Extracted page text data:
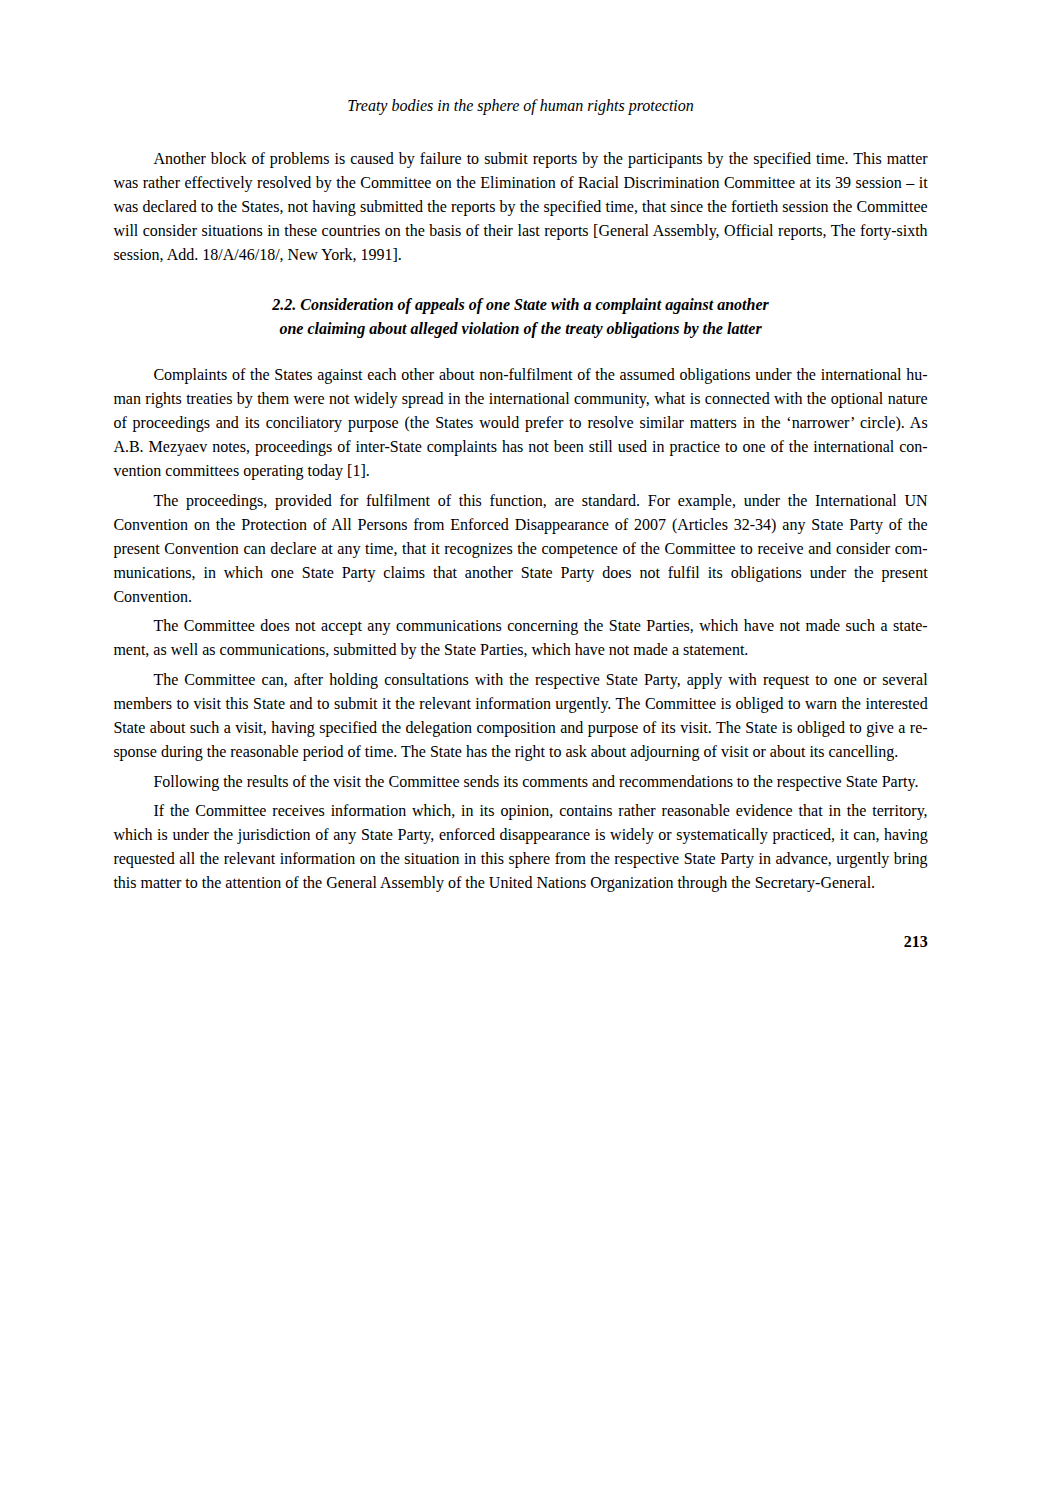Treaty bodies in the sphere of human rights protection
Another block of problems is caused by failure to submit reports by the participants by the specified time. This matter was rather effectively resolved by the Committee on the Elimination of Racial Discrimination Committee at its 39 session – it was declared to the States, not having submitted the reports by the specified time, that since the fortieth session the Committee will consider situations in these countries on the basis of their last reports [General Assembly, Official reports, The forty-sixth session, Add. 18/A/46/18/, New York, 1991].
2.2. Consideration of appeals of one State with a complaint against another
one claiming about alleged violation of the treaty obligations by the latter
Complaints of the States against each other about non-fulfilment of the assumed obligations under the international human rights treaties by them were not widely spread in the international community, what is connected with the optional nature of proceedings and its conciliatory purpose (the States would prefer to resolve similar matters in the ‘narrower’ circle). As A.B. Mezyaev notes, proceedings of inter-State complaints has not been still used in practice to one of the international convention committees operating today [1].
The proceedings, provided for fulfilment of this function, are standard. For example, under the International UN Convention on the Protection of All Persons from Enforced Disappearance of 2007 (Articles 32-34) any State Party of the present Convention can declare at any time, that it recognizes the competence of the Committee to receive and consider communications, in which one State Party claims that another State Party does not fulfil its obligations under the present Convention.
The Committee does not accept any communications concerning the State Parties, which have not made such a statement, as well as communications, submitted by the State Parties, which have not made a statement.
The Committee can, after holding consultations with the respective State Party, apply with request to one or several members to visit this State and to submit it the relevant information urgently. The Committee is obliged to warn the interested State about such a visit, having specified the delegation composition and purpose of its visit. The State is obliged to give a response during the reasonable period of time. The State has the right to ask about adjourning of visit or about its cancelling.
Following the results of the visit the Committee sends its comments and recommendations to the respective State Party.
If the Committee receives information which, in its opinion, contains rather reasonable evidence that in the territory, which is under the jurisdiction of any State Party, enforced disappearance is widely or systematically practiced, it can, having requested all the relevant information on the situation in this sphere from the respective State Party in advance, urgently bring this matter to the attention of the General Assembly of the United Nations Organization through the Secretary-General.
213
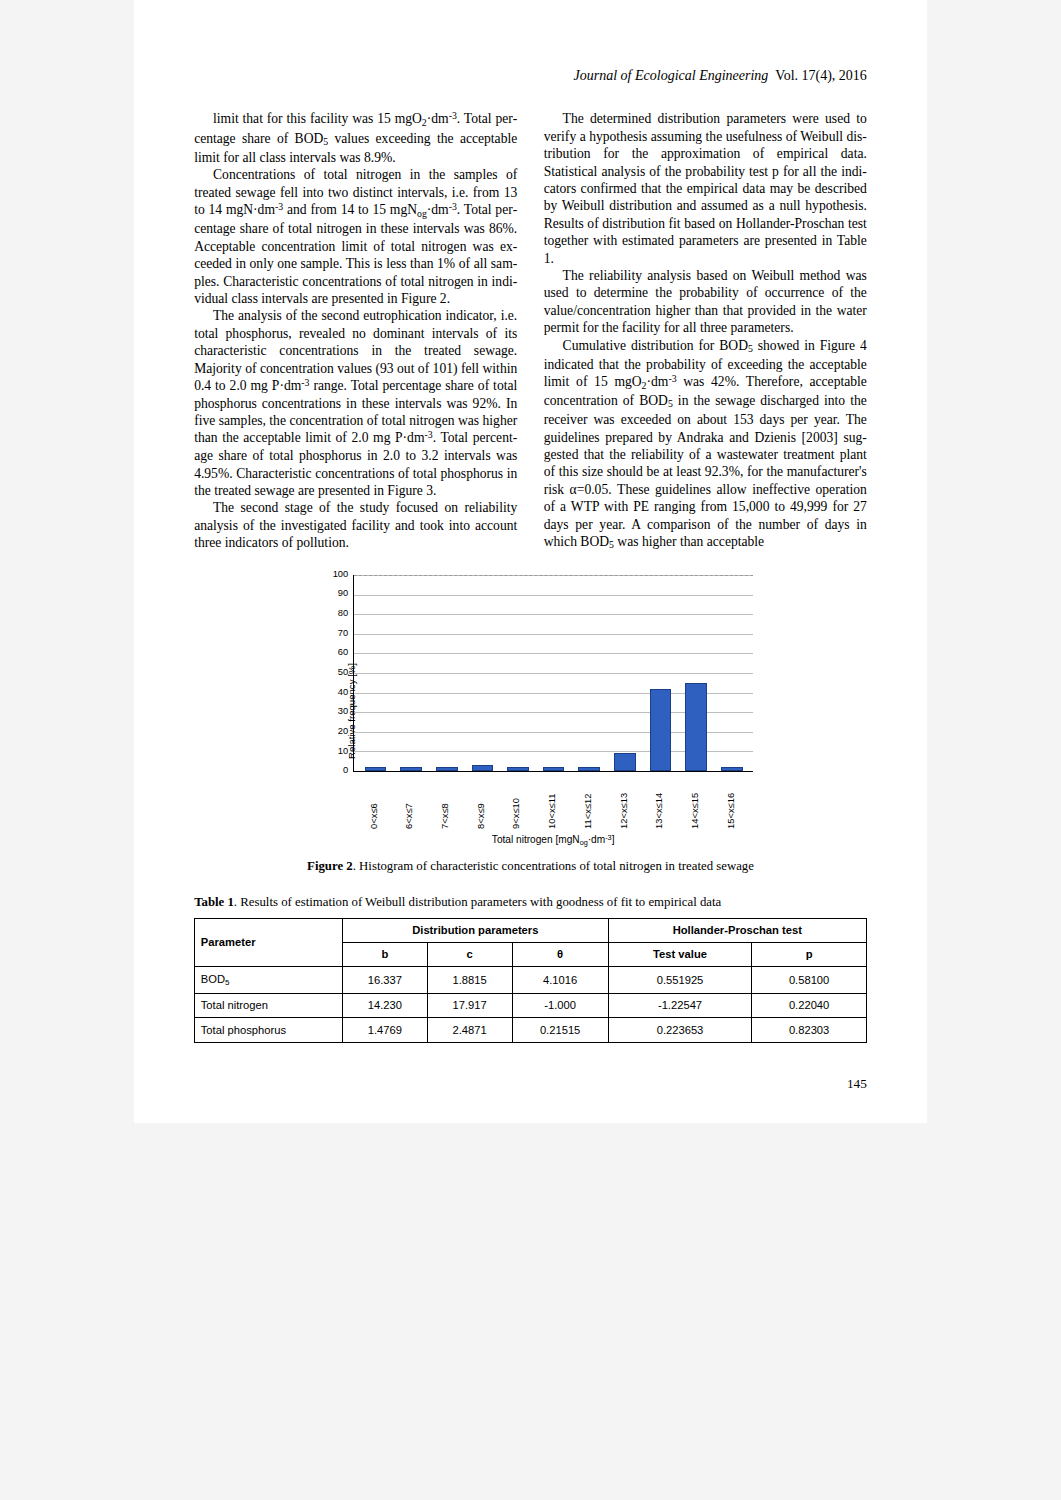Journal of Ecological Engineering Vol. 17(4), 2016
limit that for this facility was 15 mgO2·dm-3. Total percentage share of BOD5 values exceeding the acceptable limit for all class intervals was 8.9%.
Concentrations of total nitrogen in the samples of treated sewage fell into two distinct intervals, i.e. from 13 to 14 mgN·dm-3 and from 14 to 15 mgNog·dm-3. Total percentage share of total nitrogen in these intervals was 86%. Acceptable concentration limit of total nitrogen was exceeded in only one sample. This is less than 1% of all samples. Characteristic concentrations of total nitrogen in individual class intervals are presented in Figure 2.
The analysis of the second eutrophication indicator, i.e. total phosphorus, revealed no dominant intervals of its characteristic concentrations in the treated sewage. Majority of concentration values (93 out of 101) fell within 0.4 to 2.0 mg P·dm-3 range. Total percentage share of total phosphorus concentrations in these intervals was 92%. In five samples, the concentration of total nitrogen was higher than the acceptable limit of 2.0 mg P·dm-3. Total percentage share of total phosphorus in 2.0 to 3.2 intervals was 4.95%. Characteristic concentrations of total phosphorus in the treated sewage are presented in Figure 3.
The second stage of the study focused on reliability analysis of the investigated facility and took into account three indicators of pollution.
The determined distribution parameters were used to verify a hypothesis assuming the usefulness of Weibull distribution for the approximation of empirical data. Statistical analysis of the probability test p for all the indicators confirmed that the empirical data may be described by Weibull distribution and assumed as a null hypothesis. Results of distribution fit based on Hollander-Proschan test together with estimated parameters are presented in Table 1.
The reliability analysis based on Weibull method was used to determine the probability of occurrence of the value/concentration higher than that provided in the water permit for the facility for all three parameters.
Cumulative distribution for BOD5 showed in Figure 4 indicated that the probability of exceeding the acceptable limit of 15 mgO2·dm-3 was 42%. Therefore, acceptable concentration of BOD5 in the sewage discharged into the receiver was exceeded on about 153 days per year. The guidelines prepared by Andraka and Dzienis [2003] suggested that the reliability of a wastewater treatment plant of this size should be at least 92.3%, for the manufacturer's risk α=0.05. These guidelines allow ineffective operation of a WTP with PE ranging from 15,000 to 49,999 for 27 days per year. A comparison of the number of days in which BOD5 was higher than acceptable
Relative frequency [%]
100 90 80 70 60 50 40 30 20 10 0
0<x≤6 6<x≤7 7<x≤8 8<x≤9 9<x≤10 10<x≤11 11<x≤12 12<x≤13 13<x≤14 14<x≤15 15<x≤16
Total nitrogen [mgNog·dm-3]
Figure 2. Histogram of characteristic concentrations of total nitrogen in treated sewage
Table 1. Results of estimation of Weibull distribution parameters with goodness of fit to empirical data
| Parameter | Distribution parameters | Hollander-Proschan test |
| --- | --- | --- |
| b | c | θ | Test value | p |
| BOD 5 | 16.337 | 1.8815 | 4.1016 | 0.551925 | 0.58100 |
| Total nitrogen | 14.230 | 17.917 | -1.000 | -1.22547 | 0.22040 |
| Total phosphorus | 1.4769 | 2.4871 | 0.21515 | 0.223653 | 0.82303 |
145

■ Brief ■
What is needed is a verbatim copy of every line in the records above from the one containing "The proceedings, provided" down to the one containing "The Committee does", both included, and nothing more.

■ Completed task ■
The proceedings, provided for fulfilment of this function, are standard. For example, under the International UN Convention on the Protection of All Persons from Enforced Disappearance of 2007 (Articles 32-34) any State Party of the present Convention can declare at any time, that it recognizes the competence of the Committee to receive and consider communications, in which one State Party claims that another State Party does not fulfil its obligations under the present Convention.
The Committee does not accept any communications concerning the State Parties, which have not made such a statement, as well as communications, submitted by the State Parties, which have not made a statement.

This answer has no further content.